Recuerdo. Creo que recuerdo a Abigael entre las imágenes de mi infancia. Él, sentado en una silla dentro del cubículo iluminado de mi madre en El Colegio de Sonora, con un olor profundo a alcohol, menta y vejez. ¿Mamá, por qué huele feo ese señor, es que no se baña? Lo conocí sin saber, entre sombras que se difuminan en la memoria: sin percatarme de su voz ni de su palabra cuidada y de estrepitosos tonos múltiples. No sabía de Abigael, sabía del hombre de la silla que apestaba a veces. Se me hacía raro que a mi madre no le importaran los detalles que a mí me parecían relevantes. Y es que mamá conocía a Abigael en amistad, pero no sólo eso, sino que compartían una complicidad por antonomasia: la poesía.

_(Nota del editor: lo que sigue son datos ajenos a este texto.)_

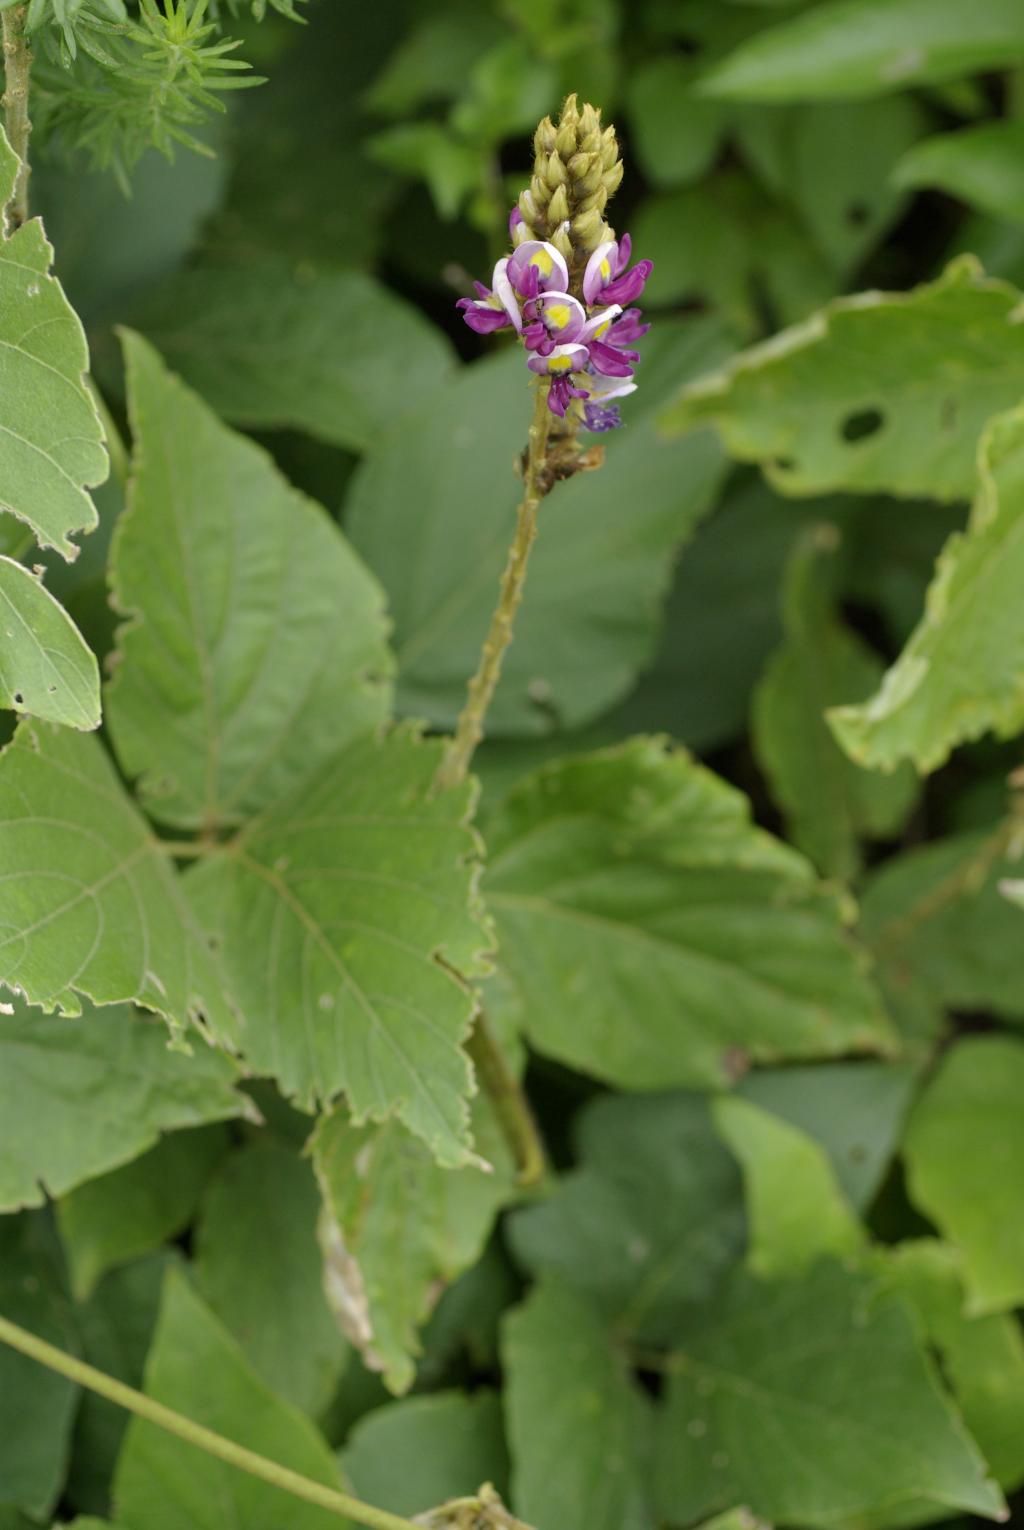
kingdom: Plantae
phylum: Tracheophyta
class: Magnoliopsida
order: Fabales
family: Fabaceae
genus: Pueraria
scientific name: Pueraria montana
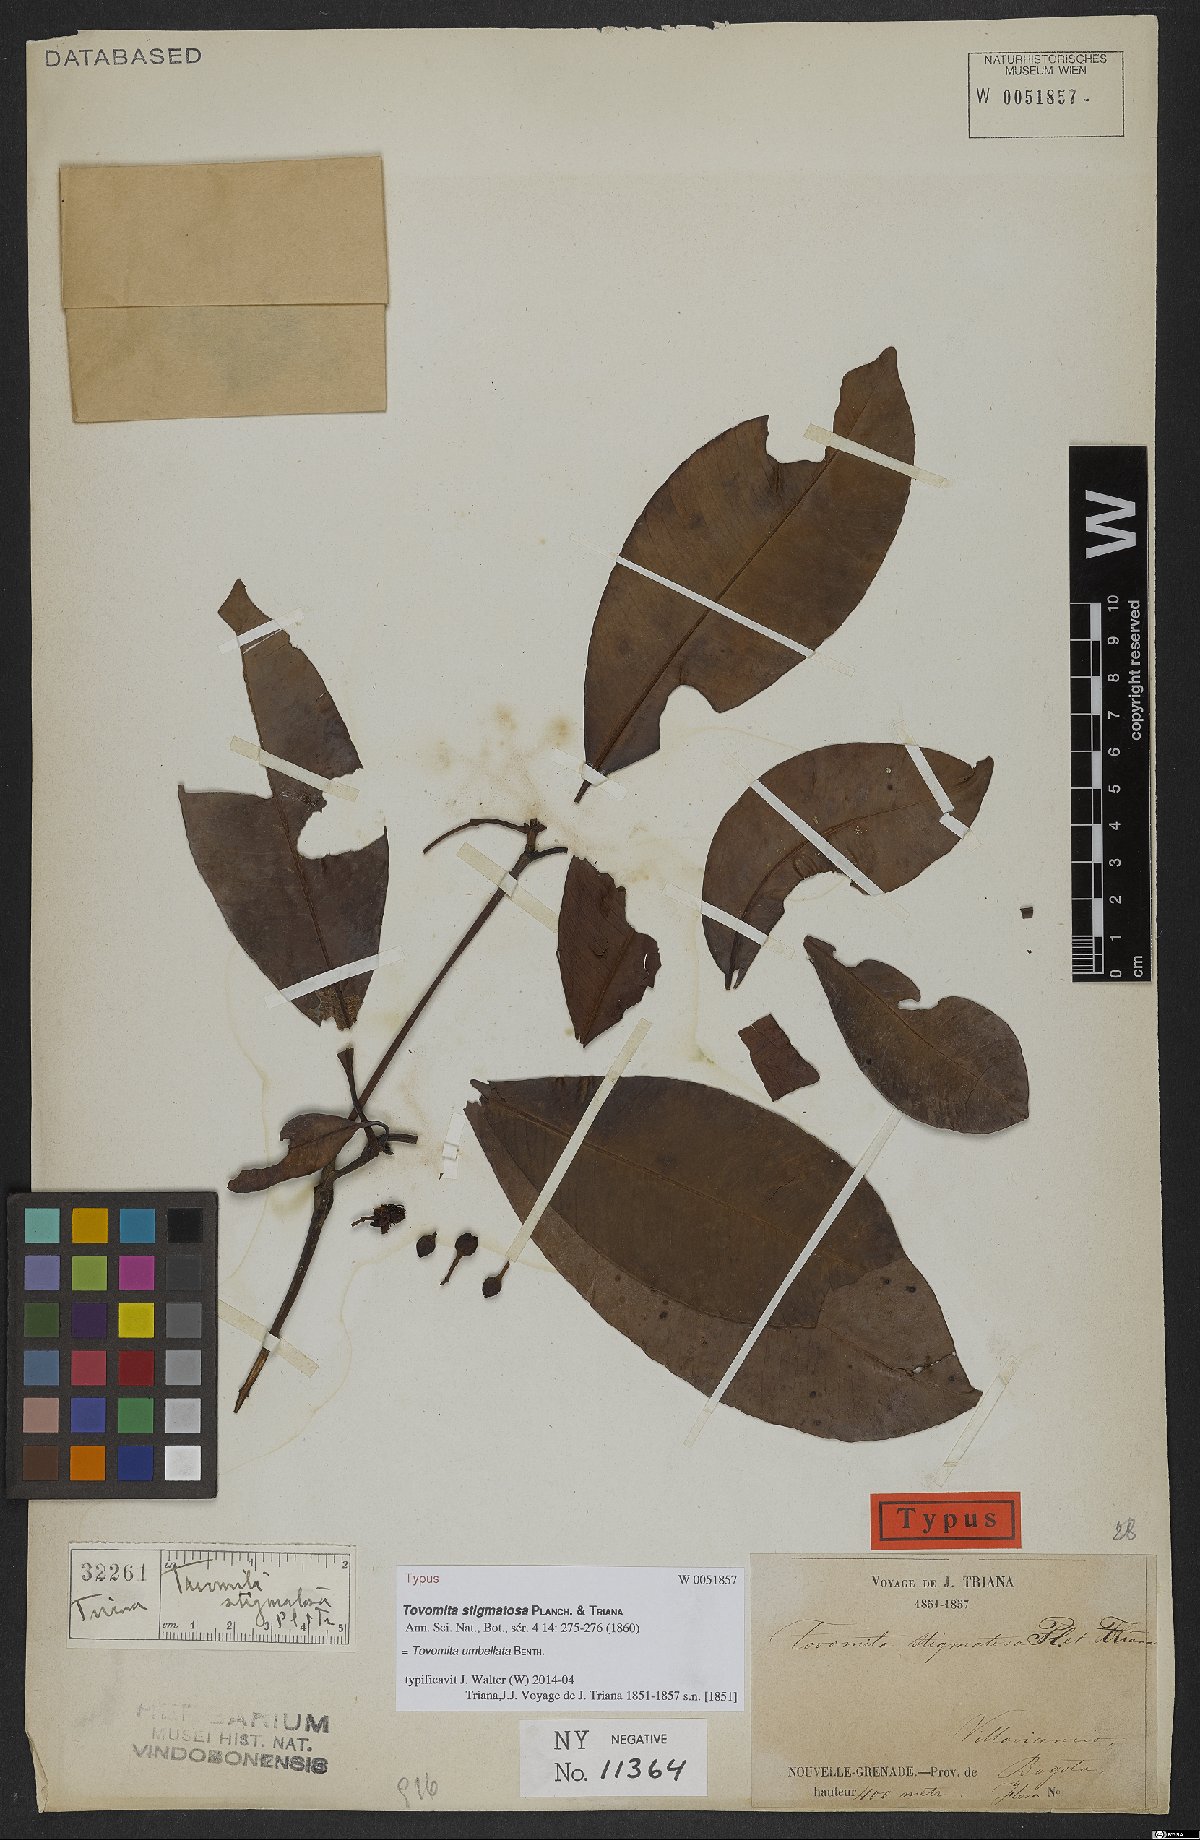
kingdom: Plantae
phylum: Tracheophyta
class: Magnoliopsida
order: Malpighiales
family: Clusiaceae
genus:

Yo no sabía qué era eso, pero sabía que mi mamá sí. Sabía que ese hombre era alguien, pero no sabía por qué. Para mí, Abigael era solamente un hombre flaco, casi decrépito que se me mostraba en sus últimas etapas, en sus años solitarios pero siempre pródigo de afecto. Recuerdo, creo que recuerdo, que me mimaba, que decía que qué bárbaro el Bruno cómo ha crecido. Que qué bonitas pestañas tiene.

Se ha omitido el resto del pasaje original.